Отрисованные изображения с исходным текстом
*****

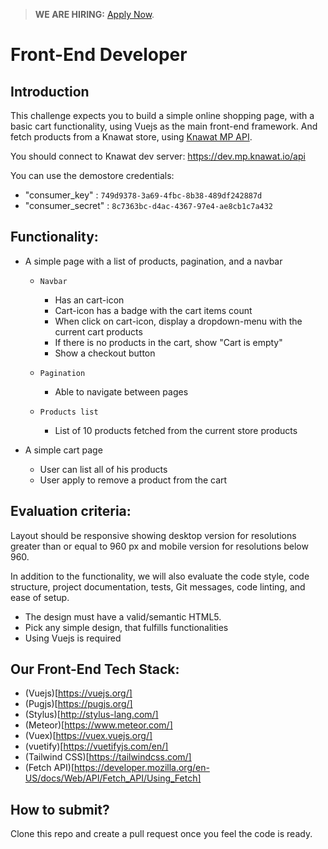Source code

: > **WE ARE HIRING:** [Apply Now](http://smrtr.io/N-RJ).

# Front-End Developer

## Introduction

This challenge expects you to build a simple online shopping page, with a basic cart functionality, using Vuejs as the main front-end framework. And fetch products from a Knawat store, using [Knawat MP API](http://docs.knawat.io/).

You should connect to Knawat dev server: https://dev.mp.knawat.io/api

You can use the demostore credentials:
- "consumer_key" : `749d9378-3a69-4fbc-8b38-489df242887d`
- "consumer_secret" : `8c7363bc-d4ac-4367-97e4-ae8cb1c7a432`


## Functionality:

- A simple page with a list of products, pagination, and a navbar
  - `Navbar`
    - Has an cart-icon
    - Cart-icon has a badge with the cart items count
    - When click on cart-icon, display a dropdown-menu with the current cart products
    - If there is no products in the cart, show "Cart is empty"
    - Show a checkout button

  - `Pagination`
    - Able to navigate between pages

  - `Products list`
    - List of 10 products fetched from the current store products

- A simple cart page
  - User can list all of his products
  - User apply to remove a product from the cart

## Evaluation criteria:

Layout should be responsive showing desktop version for resolutions greater than or equal to 960 px and mobile version for resolutions below 960.

In addition to the functionality, we will also evaluate the code style, code structure, project documentation, tests, Git messages, code linting, and ease of setup.

- The design must have a valid/semantic HTML5.
- Pick any simple design, that fulfills functionalities
- Using Vuejs is required

## Our Front-End Tech Stack:

- (Vuejs)[https://vuejs.org/]
- (Pugjs)[https://pugjs.org/]
- (Stylus)[http://stylus-lang.com/]
- (Meteor)[https://www.meteor.com/]
- (Vuex)[https://vuex.vuejs.org/]
- (vuetify)[https://vuetifyjs.com/en/]
- (Tailwind CSS)[https://tailwindcss.com/]
- (Fetch API)[https://developer.mozilla.org/en-US/docs/Web/API/Fetch_API/Using_Fetch]

## How to submit?

Clone this repo and create a pull request once you feel the code is ready.
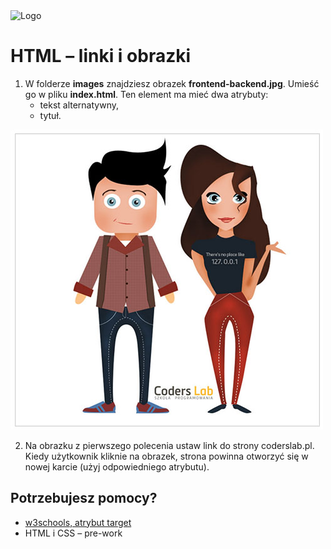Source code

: <img alt="Logo" src="http://coderslab.pl/svg/logo-coderslab.svg" width="400">

# HTML &ndash; linki i obrazki

1. W folderze **images** znajdziesz obrazek **frontend-backend.jpg**. Umieść go w pliku **index.html**. Ten element ma mieć dwa atrybuty:
    * tekst alternatywny,
    * tytuł.

  ![Front-end & Back-end Developer](images/frontend-backend.jpg)

2. Na obrazku z pierwszego polecenia ustaw link do strony coderslab.pl. Kiedy użytkownik kliknie na obrazek, strona powinna otworzyć się w nowej karcie (użyj odpowiedniego atrybutu).

## Potrzebujesz pomocy?
* [w3schools, atrybut target](https://www.w3schools.com/tags/att_a_target.asp)
* HTML i CSS &ndash; pre-work
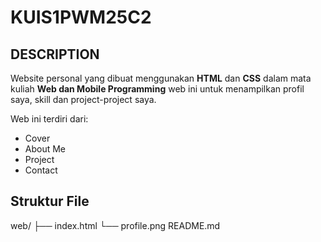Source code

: # KUIS1PWM25C2

## DESCRIPTION
Website personal yang dibuat menggunakan **HTML** dan **CSS** dalam mata kuliah **Web dan Mobile Programming** 
web ini untuk menampilkan profil saya, skill dan project-project saya.

Web ini terdiri dari:
- Cover
- About Me
- Project
- Contact

## Struktur File
web/
├── index.html
└── profile.png
README.md

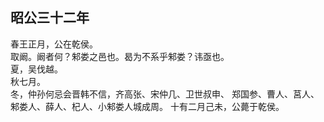 ## 昭公三十二年

春王正月，公在乾侯。  
取阚。阚者何？邾娄之邑也。曷为不系乎邾娄？讳亟也。  
夏，吴伐越。  
秋七月。  
冬，仲孙何忌会晋韩不信，齐高张、宋仲几、卫世叔申、
郑国参、曹人、莒人、邾娄人、薛人、杞人、小邾娄人城成周。
十有二月己未，公薨于乾侯。  


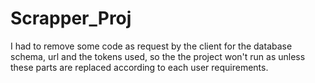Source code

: # Scrapper_Proj
I had to remove some code as request by the client for the database schema, url and the tokens used, so the the project won't run as unless these parts are replaced according to each user requirements.
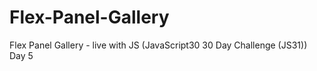 # Flex-Panel-Gallery
Flex Panel Gallery - live with JS (JavaScript30 30 Day Challenge (JS31)) Day 5
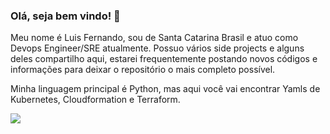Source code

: ### Olá, seja bem vindo! 👋

Meu nome é Luis Fernando, sou de Santa Catarina Brasil e atuo como Devops Engineer/SRE atualmente. Possuo vários side projects e alguns deles compartilho aqui, estarei frequentemente postando novos códigos e informações para deixar o repositório o mais completo possível.

Minha linguagem principal é Python, mas aqui você vai encontrar Yamls de Kubernetes, Cloudformation e Terraform. 


<img align="center" src="https://github-readme-stats.vercel.app/api?username=luisfernando0206&theme=react" />


<!--
**luisfernando0206/luisfernando0206** is a ✨ _special_ ✨ repository because its `README.md` (this file) appears on your GitHub profile.

Here are some ideas to get you started:

- 🔭 I’m currently working on ...
- 🌱 I’m currently learning ...
- 👯 I’m looking to collaborate on ...
- 🤔 I’m looking for help with ...
- 💬 Ask me about ...
- 📫 How to reach me: ...
- 😄 Pronouns: ...
- ⚡ Fun fact: ...
-->
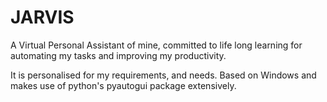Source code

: # JARVIS
A Virtual Personal Assistant of mine, committed to life long learning for automating my tasks and improving my productivity.

It is personalised for my requirements, and needs. 
Based on Windows and makes use of python's pyautogui package extensively.

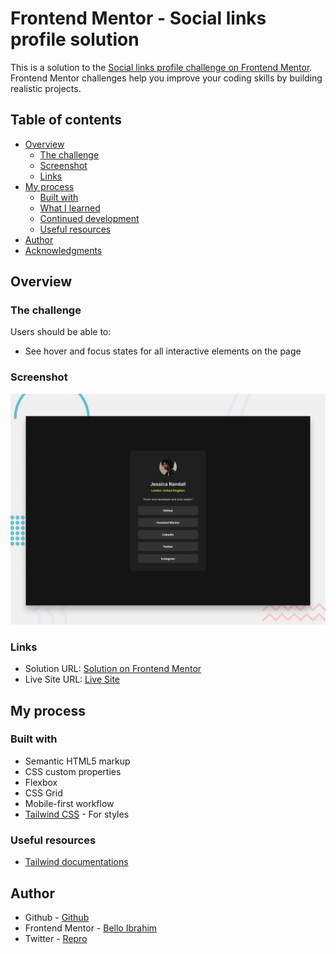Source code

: # Frontend Mentor - Social links profile solution

This is a solution to the [Social links profile challenge on Frontend Mentor](https://www.frontendmentor.io/challenges/social-links-profile-UG32l9m6dQ). Frontend Mentor challenges help you improve your coding skills by building realistic projects.

## Table of contents

- [Overview](#overview)
  - [The challenge](#the-challenge)
  - [Screenshot](#screenshot)
  - [Links](#links)
- [My process](#my-process)
  - [Built with](#built-with)
  - [What I learned](#what-i-learned)
  - [Continued development](#continued-development)
  - [Useful resources](#useful-resources)
- [Author](#author)
- [Acknowledgments](#acknowledgments)

## Overview

### The challenge

Users should be able to:

- See hover and focus states for all interactive elements on the page

### Screenshot

![](desktop-preview.jpg)

### Links

- Solution URL: [Solution on Frontend Mentor](https://www.frontendmentor.io/solutions/responsive-social-media-profile-link-QSgA9oDAht)
- Live Site URL: [Live Site](https://repro123.github.io/Social-Media-Profile/)

## My process

### Built with

- Semantic HTML5 markup
- CSS custom properties
- Flexbox
- CSS Grid
- Mobile-first workflow
- [Tailwind CSS](https://tailwindcss.com/) - For styles

### Useful resources

- [Tailwind documentations](https://www.tailwindcss.com)

## Author

- Github - [Github](https://github.com/repro123)
- Frontend Mentor - [Bello Ibrahim](https://www.frontendmentor.io/profile/repro123)
- Twitter - [Repro](https://www.x.com/Dr_Repro)
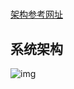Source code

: # 

[架构参考网址](https://blog.csdn.net/qq_36250202/article/details/106758281?utm_medium=distribute.pc_relevant.none-task-blog-baidujs_title-0&amp;amp;spm=1001.2101.3001.4242)

## 系统架构

![img](https://img-blog.csdnimg.cn/20200618110322453.png?x-oss-process=image/watermark,type_ZmFuZ3poZW5naGVpdGk,shadow_10,text_aHR0cHM6Ly9ibG9nLmNzZG4ubmV0L3FxXzM2MjUwMjAy,size_16,color_FFFFFF,t_70)

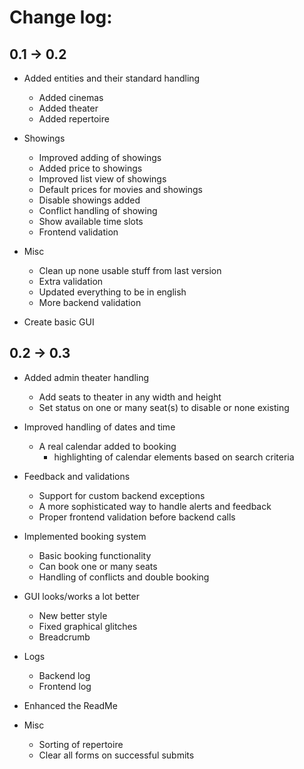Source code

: # Change log:

## 0.1 -> 0.2

* Added entities and their standard handling
    * Added cinemas
    * Added theater
    * Added repertoire

* Showings
    * Improved adding of showings
    * Added price to showings
    * Improved list view of showings
    * Default prices for movies and showings
    * Disable showings added
    * Conflict handling of showing
    * Show available time slots
    * Frontend validation

* Misc
    * Clean up none usable stuff from last version
    * Extra validation
    * Updated everything to be in english
    * More backend validation

* Create basic GUI

## 0.2 -> 0.3

* Added admin theater handling
    * Add seats to theater in any width and height
    * Set status on one or many seat(s) to disable or none existing

* Improved handling of dates and time
    * A real calendar added to booking
        * highlighting of calendar elements based on search criteria

* Feedback and validations
    * Support for custom backend exceptions
    * A more sophisticated way to handle alerts and feedback
    * Proper frontend validation before backend calls

* Implemented booking system
    * Basic booking functionality
    * Can book one or many seats
    * Handling of conflicts and double booking

* GUI looks/works a lot better
    * New better style
    * Fixed graphical glitches
    * Breadcrumb

* Logs
    * Backend log
    * Frontend log

* Enhanced the ReadMe

* Misc
    * Sorting of repertoire
    * Clear all forms on successful submits
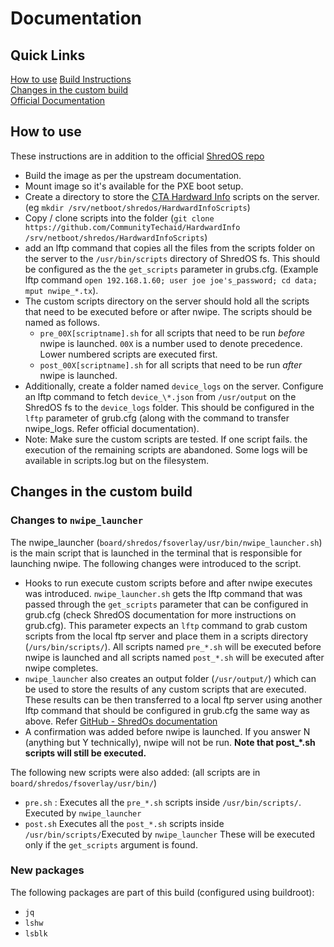 # Documentation

## Quick Links
[How to use](#how-to-use)
[Build Instructions](https://github.com/PartialVolume/shredos.x86_64?tab=readme-ov-file#compiling-shredos-and-burning-to-usb-stick-the-harder-way-)  
[Changes in the custom build](#changes-in-the-custom-build)  
[Official Documentation](https://github.com/PartialVolume/shredos.x86_64)  


## How to use
These instructions are in addition to the official [ShredOS repo](https://github.com/PartialVolume/shredos.x86_64)
- Build the image as per the upstream documentation.
- Mount image so it's available for the PXE boot setup.
- Create a directory to store the [CTA Hardward Info](https://github.com/CommunityTechaid/HardwardInfo) scripts on the server.
	(eg `mkdir /srv/netboot/shredos/HardwardInfoScripts`)
- Copy / clone scripts into the folder
	(`git clone https://github.com/CommunityTechaid/HardwardInfo /srv/netboot/shredos/HardwardInfoScripts`)
- add an lftp command that copies all the files from the scripts folder on the server to the `/usr/bin/scripts` directory of ShredOS fs. This should be configured as the the `get_scripts` parameter in grubs.cfg.  (Example lftp command `open 192.168.1.60; user joe joe's_password; cd data; mput nwipe_*.tx`).
- The custom scripts directory on the server should hold all the scripts that need to be executed before or after nwipe. The scripts should be named as follows. 
	- `pre_00X[scriptname].sh` for all scripts that need to be run *before* nwipe is launched. `00X` is a number used to denote precedence.  Lower numbered scripts are executed first. 
	- `post_00X[scriptname].sh` for all scripts that need to be run *after* nwipe is launched.
- Additionally, create a folder named `device_logs`  on the server. Configure an lftp command to fetch `device_\*.json` from `/usr/output` on the ShredOS fs to the `device_logs` folder. This should be configured in the `lftp` parameter of grub.cfg (along with the command to transfer nwipe_logs. Refer official documentation).  
- Note: Make sure the custom scripts are tested. If one script fails. the execution of the remaining scripts are abandoned. Some logs will be available in scripts.log but on the filesystem. 

## Changes in the custom build

### Changes to `nwipe_launcher`
The nwipe\_launcher (`board/shredos/fsoverlay/usr/bin/nwipe_launcher.sh`) is the main script that is launched in the terminal that is responsible for launching nwipe. The following changes were introduced to the script. 

- Hooks to run execute custom scripts before and after nwipe executes was introduced. `nwipe_launcher.sh` gets the lftp command that was passed through the `get_scripts` parameter that can be configured in grub.cfg (check ShredOS documentation for more instructions on grub.cfg). This parameter expects an `lftp` command to grab custom scripts from the local ftp server and place them in a scripts directory (`/urs/bin/scripts/`). All scripts named `pre_*.sh` will be executed before nwipe is launched and all scripts named `post_*.sh` will be executed after nwipe completes. 
- `nwipe_launcher` also creates an output folder (`/usr/output/`) which can be used to store the results of any custom scripts that are executed. These results can be then transferred to a local ftp server using another lftp command that should be configured in grub.cfg the same way as above. Refer [GitHub - ShredOs documentation](https://github.com/PartialVolume/shredos.x86_64?tab=readme-ov-file#transferring-nwipe-log-files-to-a-ftp-server)
- A confirmation was added before nwipe is launched. If you answer N (anything but Y technically), nwipe will not be run. **Note that post_*.sh scripts will still be executed.**

The following new scripts were also added: 
(all scripts are in `board/shredos/fsoverlay/usr/bin/`)
- `pre.sh` : Executes all the `pre_*.sh` scripts inside `/usr/bin/scripts/`. Executed by `nwipe_launcher`
- `post.sh` Executes all the `post_*.sh` scripts inside `/usr/bin/scripts/`Executed by `nwipe_launcher`
These will be executed only if the `get_scripts` argument is found.

### New packages

The following packages are part of this build (configured using buildroot):
- `jq`
- `lshw`
- `lsblk`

*****

ВАША ЗАДАЧА
Процитируйте дословно строки из листинга выше: от строки со словами «### The challenge» до строки со словами «- Live Site», включая обе эти строки.

ПОЛЕ ОТВЕТА
### The challenge

Users should be able to:

- See hover and focus states for all interactive elements on the page

### Screenshot

![](desktop-preview.jpg)

### Links

- Solution URL: [Solution on Frontend Mentor](https://www.frontendmentor.io/solutions/responsive-social-media-profile-link-QSgA9oDAht)
- Live Site URL: [Live Site](https://repro123.github.io/Social-Media-Profile/)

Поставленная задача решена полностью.